The gap in wages between workers with and without a college degree has widened substantially since 1980. This change in observed wage patterns could have multiple explanations, including changes in the individual returns to college training, changes in the composition of workers at each schooling level, and changes in the returns to pre-schooling skill endowments. We estimate a robust dynamic model of educational choices and wages that incorporates all three possibilities. We find that most of the growth in the observed college premium from the late 1988s to 2015 can be attributed to changes in the causal effect of college.

In Progress

College Major Choice: Sorting and Differential Returns to Skills

with J. E. Humphries and J. Joensen

Does the college major premium reflect returns to prior abilities or college education? We decompose the college major premium into labor market returns to multidimensional abilities (grit, interpersonal, and cognitive) and skills learned in college. We find that sorting on abilities accounts for 10-50% of the college major premium. We document that 40% of students who enter STEM degrees change major or drop out.

Permanent Working Papers

Labor Market Dynamics: A Model of Search and Human Capital Accumulation

PDF

Informed by new measurements of labor market dynamics, I develop and estimate an equilibrium search model of worker mobility. I describe new facts about wage dynamics across involuntary unemployment spells in Denmark. I construct a model combining search and human capital accumulation. Workers accumulate skills via learning-by-doing with decreasing returns for a given job. Workers must either be promoted or find a job at a new firm to continue learning new skills. The estimates show that the job-ladder model explains less than 10% of worker mobility seen in the data.

Rethinking Education Choice: The Effect of Surveys

with L. Facchinello and J. Joensen

SSRN

Can surveys affect human capital investments? This paper examines whether individual education choices and outcomes are affected by a survey posing questions related to expectations and forward-looking behavior. We have administrative data for the whole Swedish population to which an extensive education survey was administered to randomly drawn samples of 3rd graders. The causal effect of the survey on both short- and long-term outcomes is generally not significantly different from zero. We find, however, that being surveyed increases educational attainment and job stability in the early career for those with low parental education.

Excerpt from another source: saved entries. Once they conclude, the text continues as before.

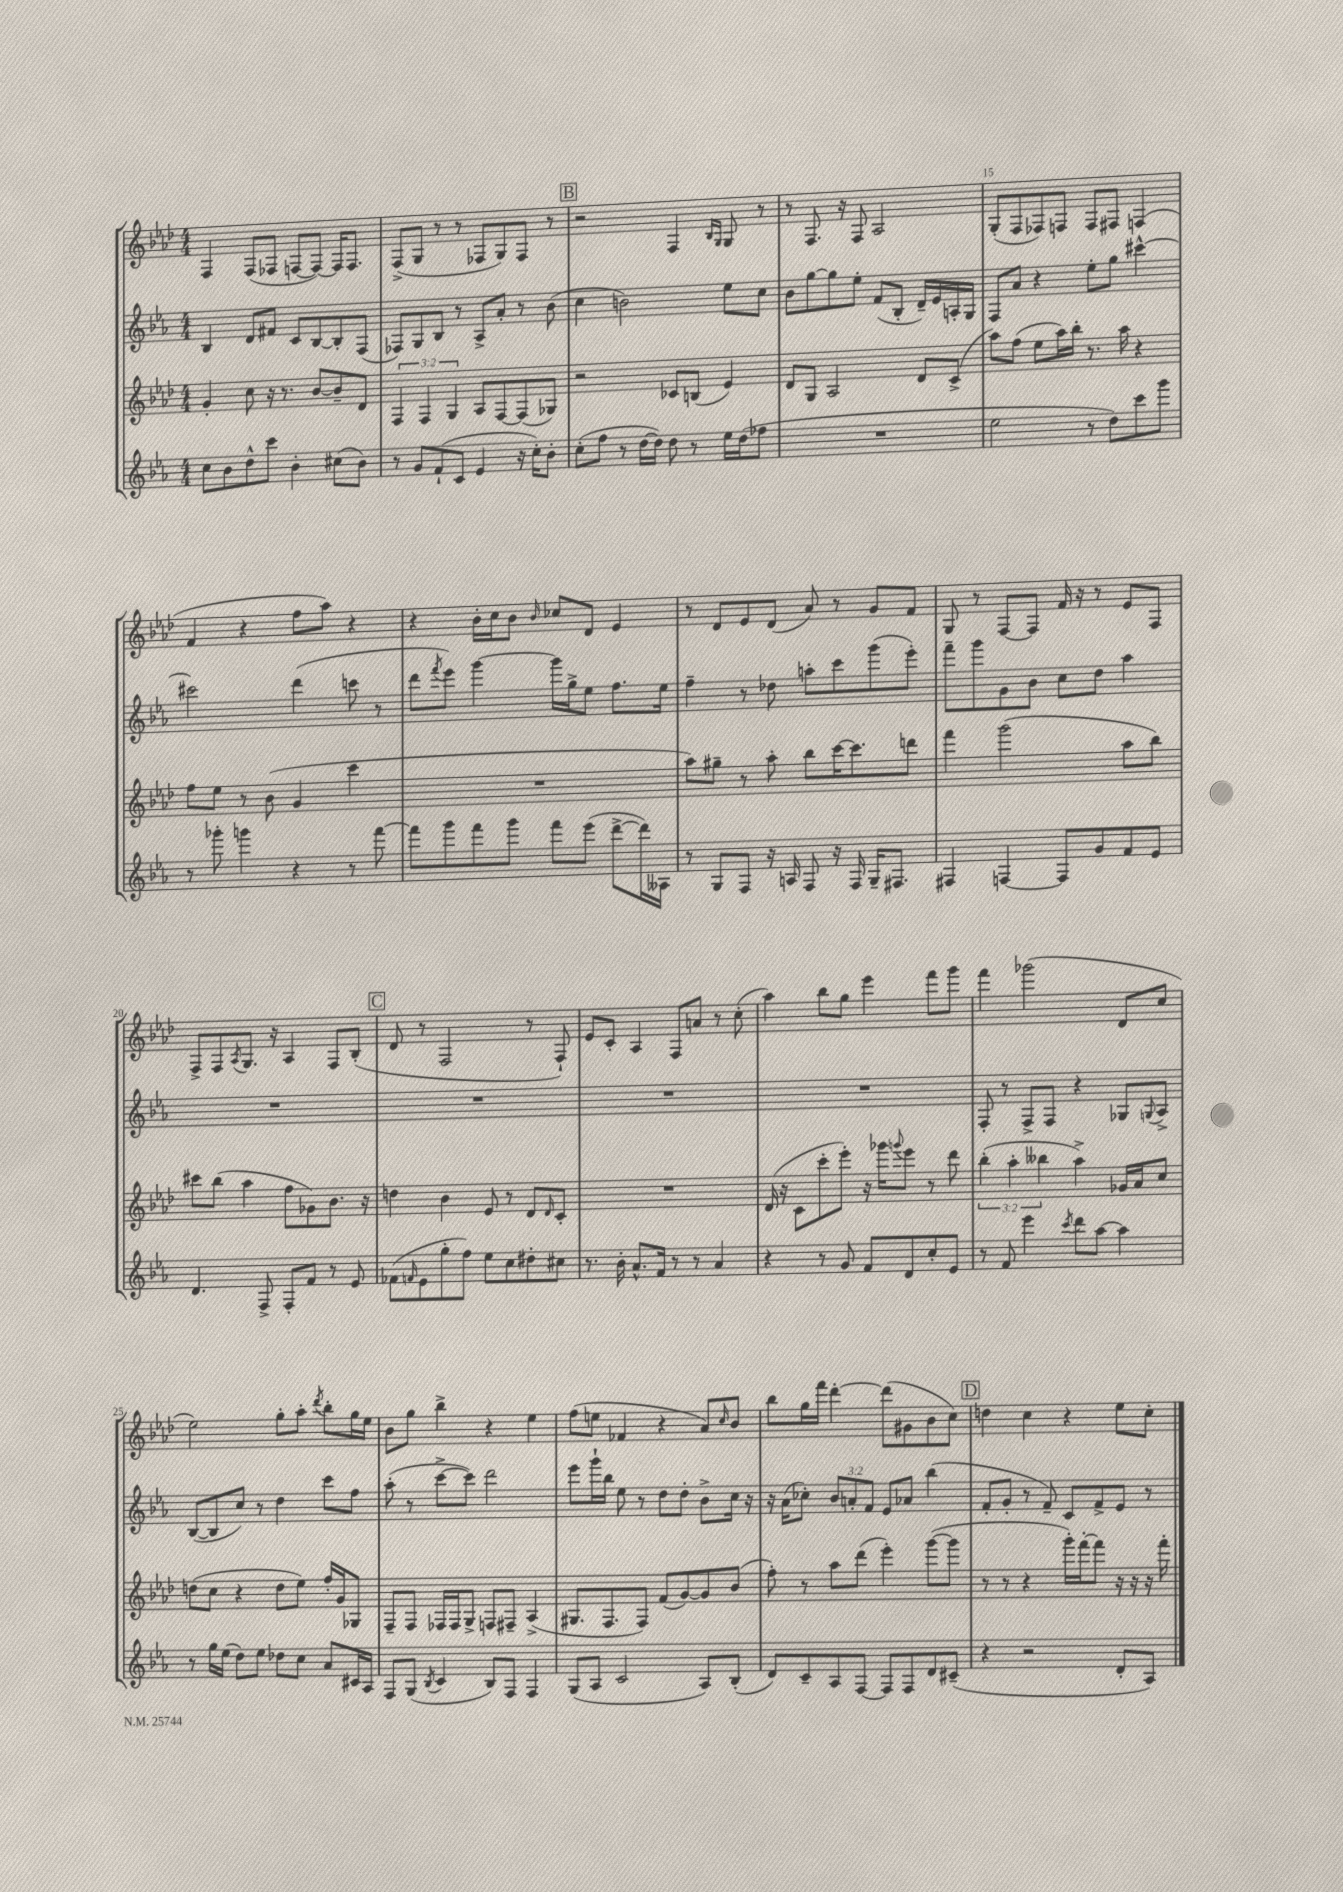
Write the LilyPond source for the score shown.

<<
\new StaffGroup <<
\new Staff = "s0" {
    \clef treble \key aes \major \numericTimeSignature \time 4/4
    f4 f8( fes8 f8~ f8~) f16 f8. |
    f8->( g8 r8 r8 fes8 g8) fes8 r8 |
    \mark \markup { \box "B" } r2 f4 \grace { bes16 g16 } g8 r8 |
    r8 f8. r16 f8 aes2 |
    g8-.( f8 fes8) f8 f8 fis8 f4( |
    f'4 r4 f''8 aes''8) r4 |
    r4 bes'16-. c''16 bes'8 \grace { bes'16 } ces''8 des'8 ees'4 |
    r8 des'8 ees'8 des'8( aes'8) r8 g'8 f'8 |
    g8 r8 f8~ f8 f'16 r16 r8 ees'8 f8 |
    f8-> f8 \acciaccatura { aes8 } g8. r16 aes4 f8 bes8-.( |
    \mark \markup { \box "C" } des'8 r8 f2 r8 f8-!) |
    ees'8 c'8-. aes4 f8 a'8 r8 c''8-.( |
    aes''4) bes''8 g''8 ees'''4 f'''8 g'''8 |
    f'''4 ges'''2( des'8 c''8 |
    ees''2) g''8-. aes''8-. \acciaccatura { des'''8 } bes''8-. g''16 ees''16 |
    bes'8 g''8 bes''4-> r4 ees''4 |
    f''8( e''8 fes'4 r4 aes'8) \grace { c''16 } bes'8 |
    bes''8 g''16 f'''16 des'''4~-. des'''8( gis'8 bes'8 c''8) |
    \mark \markup { \box "D" } d''4 c''4 r4 ees''8 c''8-. \bar "|." |
}
\new Staff = "s1" {
    \clef treble \key ees \major \numericTimeSignature \time 4/4 \override Staff.TupletNumber.text = #tuplet-number::calc-fraction-text
    bes4 d'8 fis'8 c'8 bes8~ bes8-. f8( |
    fes8) g8 bes8 r8 aes8-> aes'8-. r8 bes'8( |
    \mark \markup { \box "B" } c''4 b'2) ees''8 c''8 |
    bes'8 g''8~ g''8 ees''8-. f'8( bes8-. d'16--) ees'16 a16-. g16 |
    f8 aes'8 r4 ees''8-. g''8 cis'''4~-^ |
    cis'''2 d'''4( c'''8 r8 |
    d'''8 \acciaccatura { f'''8 } ees'''8) g'''4~ g'''16 g''16-> ees''8 f''8. ees''16 |
    f''4-- r8 des''8 a''8-. c'''8 g'''8( ees'''8-.) |
    f'''8-- g'''8 g'8 bes'8 c''8 d''8 aes''4 |
    R1 |
    \mark \markup { \box "C" } R1 |
    R1 |
    R1 |
    f8-. r8 f8-> f8 r4 ges8 \appoggiatura { g8 } aes8-> |
    bes8~( bes8 c''8) r8 d''4 c'''8 f''8 |
    aes''8-.( r8 c'''8~-> c'''8) d'''2 |
    ees'''8 g'''16-! bes''16 ees''8 r8 d''8 d''8-. bes'8-> c''16 r16 |
    r16 aes'16( ces''8-.) \tuplet 3/2 { bes'8 a'8-. f'8 } ees'8 aes'8 bes''4( |
    \mark \markup { \box "D" } f'8-. g'8-. r8 f'8--) c'8 f'8-> ees'8 r8 \bar "|." |
}
\new Staff = "s2" {
    \clef treble \key aes \major \numericTimeSignature \time 4/4 \override Staff.TupletNumber.text = #tuplet-number::calc-fraction-text
    g'4-. c''8 r16 r8. bes'8~ bes'8-- des'8 |
    \tuplet 3/2 { f4 f4 g4 } aes8 f8~ f8( ges8) |
    \mark \markup { \box "B" } r2 ces'8 b8( ees'4) |
    des'8 g8 aes2 des'8 c'8->( |
    aes''8) f''8( ees''8 aes''16) bes''16-. r8. aes''16 r4 |
    f''8 ees''8 r8 bes'8( g'4 c'''4 |
    R1 |
    aes''8) gis''8-- r8 aes''8-. bes''8 c'''16~ c'''8. d'''8 |
    f'''4 g'''2( aes''8 bes''8) |
    cis'''8 bes''8( aes''4 f''8 ges'8) bes'8. r16 |
    \mark \markup { \box "C" } d''4 bes'4 ees'8 r8 des'8 \grace { des'16 } c'8-. |
    R1 |
    des'16( r16 c'8 c'''8-. ees'''8-.) r16 ges'''16 \appoggiatura { g'''8 } ees'''8 r8 des'''8 |
    \tuplet 3/2 { bes''4-.( aes''4-. beses''4 } aes''4->) ges'16 aes'16 c''8 |
    d''8( c''8 r4 d''8 ees''8) f''16-. g'16 ges8 |
    f8-- f8 fes16 fes16 g8-> f8 fis8-- aes4->( |
    gis8. f8. f8) f'8( g'8~) g'8 bes'8( |
    f''8-.) r8 aes''8 des'''8( ees'''4-.) g'''8~( g'''8 |
    \mark \markup { \box "D" } r8 r8 r4 g'''16-.) f'''16~-. f'''8 r16 r16 r16 f'''16-. \bar "|." |
}
\new Staff = "s3" {
    \clef treble \key ees \major \numericTimeSignature \time 4/4
    c''8 bes'8 d''8-^ c'''8 bes'4-. cis''8( bes'8) |
    r8 g'8 f'8-!( c'8 ees'4 r16 c''16-.) bes'8-. |
    \mark \markup { \box "B" } c''8-.( f''8 r8 d''16~ d''16) d''8 r8 ees''16 d''16( fes''8 |
    R1 |
    ees''2 r8 d''8) c'''8 g'''8 |
    r8 ges'''8-. g'''4 r4 r8 f'''8~ |
    f'''8 g'''8 f'''8 g'''8 f'''8 ees'''8( d'''8~-> d'''16) aeses16 |
    r8 g8 f8 r16 a16 f8 r16 f16 g16-- fis8. |
    fis4 f4~ f8 g'8 f'8 ees'8 |
    d'4. f8-> f8-. f'8 r8 ees'8 |
    \mark \markup { \box "C" } fes'8( \grace { f'16 } ees'8 g''8-. f''8) ees''8 c''8 dis''8-. cis''8 |
    r8. bes'16-. aes'8.-^ f'16 r8 r8 aes'4 |
    r4 r8 g'8 f'8 d'8 c''8-. ees'8 |
    r8 f'8 ees'''4 \acciaccatura { c'''8 } d'''8 aes''8~ aes''4 |
    r8 g''16 ees''16( d''8) ees''8 des''8 c''8 aes'8 cis'16 aes16 |
    f8 g8( \acciaccatura { bes8 } c'4 bes8) f8 f4 |
    g8( aes8 c'2 aes8) bes8-.( |
    d'8) c'8-- aes8 f8~ f8 f8 d'8 cis'8--( |
    \mark \markup { \box "D" } r4 r2 d'8-. aes8) \bar "|." |
}
>>
>>
\layout { \context { \Score currentBarNumber = #11 \override BarNumber.break-visibility = ##(#f #t #t) barNumberVisibility = #(every-nth-bar-number-visible 5) } }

The Impact of Out-of-Home Childcare Centers on Early Childhood Development

with S. Urzua

IADB

This paper presents a comprehensive empirical analysis of the impact of attending a child day care center on early childhood development (ECD) in Chile. The potential endogeneity associated with the parental decision of sending children to day care centers is addressed, and unobserved heterogeneity is interpreted as latent abilities. The results suggest that enrollment in child care centers seems to boost cognitive development among children older than two.